Is it? I think you're making a pretty big logical jump here. It's just as easy
-- maybe easier! -- to argue that letting your manager retain his Feeling of
Importance (a la Dale Carnegie) is the better way to maintain a good working
relationship.

Only you can know whether your husband or wife would be happy if you answered
"How does this make me look?" with "Fat." Same principal applies to telling
your manager you're faking things to soothe his ego and need to tweak…
regardless of how diplomatically you put it.

------
ctruman
I often find that a simple way to make a manager feel like they have control
and have made a good decision, is to make one version of something that is
obviously inferior and one that you like.
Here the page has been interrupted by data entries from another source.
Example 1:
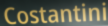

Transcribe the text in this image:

Costantini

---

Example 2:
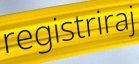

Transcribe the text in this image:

registriraj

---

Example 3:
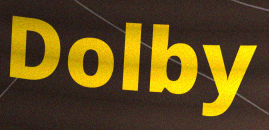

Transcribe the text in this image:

Dolby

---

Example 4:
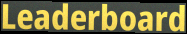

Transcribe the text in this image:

Leaderboard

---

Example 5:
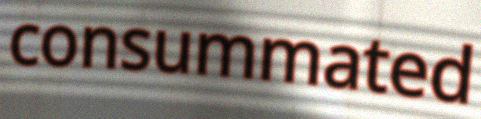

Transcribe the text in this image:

consummatedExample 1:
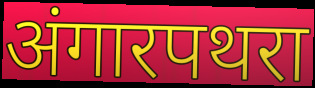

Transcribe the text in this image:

अंगारपथरा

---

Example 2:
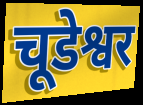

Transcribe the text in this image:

चूडेश्वर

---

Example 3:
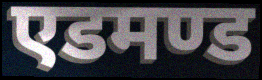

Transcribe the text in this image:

एडमण्ड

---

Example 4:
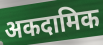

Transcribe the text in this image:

अकदामिक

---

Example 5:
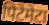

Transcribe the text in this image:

पिटेमेटा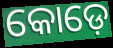
କୋଡ଼େ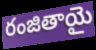
రంజితాయై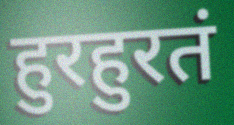
हुरहुरतंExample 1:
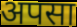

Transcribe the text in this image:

अपसा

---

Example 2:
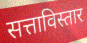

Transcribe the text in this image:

सत्ताविस्तार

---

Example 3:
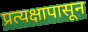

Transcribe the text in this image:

प्रत्यक्षापासून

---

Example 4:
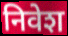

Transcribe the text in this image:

निवेश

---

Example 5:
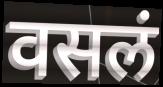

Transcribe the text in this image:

वसलंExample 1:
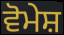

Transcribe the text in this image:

ਵੋਮੇਸ਼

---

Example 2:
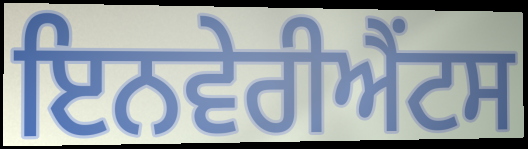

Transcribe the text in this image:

ਇਨਵੇਰੀਐਂਟਸ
The manager can then exert his
creative vision by choosing the good one. It is a bit of a risky play since
there is a chance the manager could choose the terrible one :P

------
ahoyhere
left this comment on the post:

Every problem is a people problem. Managing managers (stakeholders, whatever)
is just the same. We "fixers" tend to think that what we're _really_ doing is
fixing a problem or building a new thing, but that's rarely how the people
hiring us look at it. They're the star of their own show (just like we're the
star of ours), and they are doing it for their own reasons. Often those
reasons have to do with feeling good about their contribution, looking good at
work, leaving a mark, as you say, or CYA, etc.

If you don't understand that, and don't want to deal with it, then being a
consultant or employee is a bad career choice!